Moulin Rouge! The Musical is the stage adaptation of the 2001 film by Baz Luhrmann. The film is a favorite of mine and so with that in mind I was both excited and anxious to see this production. There are changes, addition and deletions. Most everything that was new I enjoyed, most of what was omitted I missed. The good news is that you are having such a good time that it isn’t until the walk to the car that you lament that they cut “Like a Virgin” and “One Day I’ll Fly away“. What you ask, could distract you from a missing Madonna song? Probably the most technically elaborate and beautiful production I’ve ever seen. From the moment you enter the theatre you know you are looking at a very expensive production. Before the performance even begins you are blown over by the beauty of the production design. Well at that point, you ain’t seen nothin yet! It makes sense that one of the most visually splendid movies since the turn of the century would also produce an equally spectacular stage adaptation. But underneath all the shine and glitter it is still a story about truth, beauty, freedom, and above all things a story about love.
The story follows Christian an american songwriter who has just arrived in paris. Within hours of his arrival he meets the artist Toulouse-Lautrec and his Argentinian friend Santiago whom he overhears trying to write a song. When he dazzles them with his lyrics they enlist him to pitch his songs to the star of the Moulin Rouge, Satine. If she likes his songs she well help convince the owner of the Moulin Rouge, Harold Zidler to produce the trio’s musical. They go to the Moulin Rouge where Satine mistakes Christian for the Duke she is trying to seduce so he will help Zidler financially, and perhaps elevate her in the world as well. Alone with Christian in her dressing room they fall in love with each other as he sings his song for her. Right before the Duke and Zidler arrive, the mix-up is discovered and to cover his presence, as well as that of Toulouse and Santiago, they convince the Duke that they are there to pitch him on the idea for their musical in hopes that he will finance it. He agrees but in exchange for his financial assistance he wants to own everything, particularly Satine. As the show is being rehearsed Christian and Satine carry on a secret love affair, but the Duke will not be fooled forever.

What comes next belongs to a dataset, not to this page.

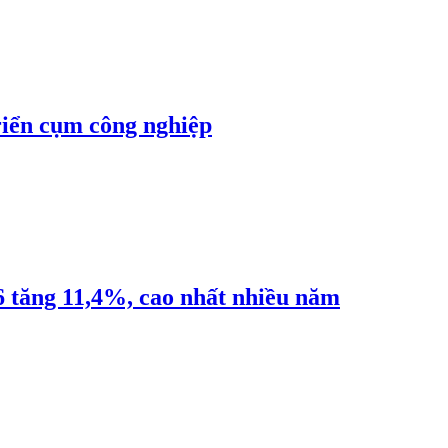
riển cụm công nghiệp
6 tăng 11,4%, cao nhất nhiều năm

The songs within the show come from popular music, much of what we hear is new, songs that have come out since the film from artists as varied as Lady Gaga and Fun. But even the songs from the movie like the “Elephant Love Medley” and “Sparkling Diamonds” have additions that enlarge the smile already breaking across your face. Most of the newer music has saturated the popular culture enough that even I have heard of it. But there were a couple of additions that were not familiar such as the mashup of “Crazy” by Gnarls Barkley and “Rolling in the Deep” by Adele, but I’m certain I’m in the small minority on that front. That said even the musical moments that didn’t ring a bell worked within the story. I was always amazed at the perfection in blending lyrics from different songs into one that Luhrmann achieved in his film. The show carries on that tradition with nearly the same level of success. The additional material helps give the show a freshness and probably increases its accessibility to younger theatergoers who were either small children or unborn at the time of the films release. Hand in hand with the music goes the choreography by Sonya Tayeh which is stunningly good.
Speaking of stunningly good, the cast is just that. Top of the list is Conor Ryan, who showed incredibly range and gave a dynamic performance. One of the small issues I had with the production was that I felt his character went a little dark for too long towards the end of the show. But even in those instances when I felt the writing let him down, he didn’t let the writing down. Courtney Reed was good as Satine, though it felt like the songs were at times stretching her range a smidge. Austin Durant as Zidler was an audience favorite he was the perfect ringmaster for this group of bohemians. Andre ward’s Toulouse-Lautrec wisely chose not to attempt to mimic Lautrec’s diminutive stature, that would have been too restrictive. Ward adds a nice energy as the would be leader of the children of the revolution, adding a lot of humor in the conflict with the Duke over the content of the musical. A big round of applause to all the performers, their voices and movement were all integral to creating this breathtaking experience.
The highest of praise goes to the technical teams on this show starting with the set design by Derek McLane. The shows sets from the streets of Paris to the Moulin Rouge and Satine’s dressing room are gorgeous. The highpoint being the elephant Love Medley where we move from Satine’s dressing room to the clouds above Paris and the Eiffel Tower. Working in close synchronization is the spectacular lighting design and effects by Justin Townsend. Sometimes the lighting can go unnoticed if it’s done well with Moulin Rouge there is no way not to take note of the lighting because it is very showy but also perfect for this show. Costume design by Catherine Zuber is also a easily overlooked category, but again in this case they costume are so bold and beautiful that they cannot help but be noticed and admired. This is a rare show that wows us on every single element of the production.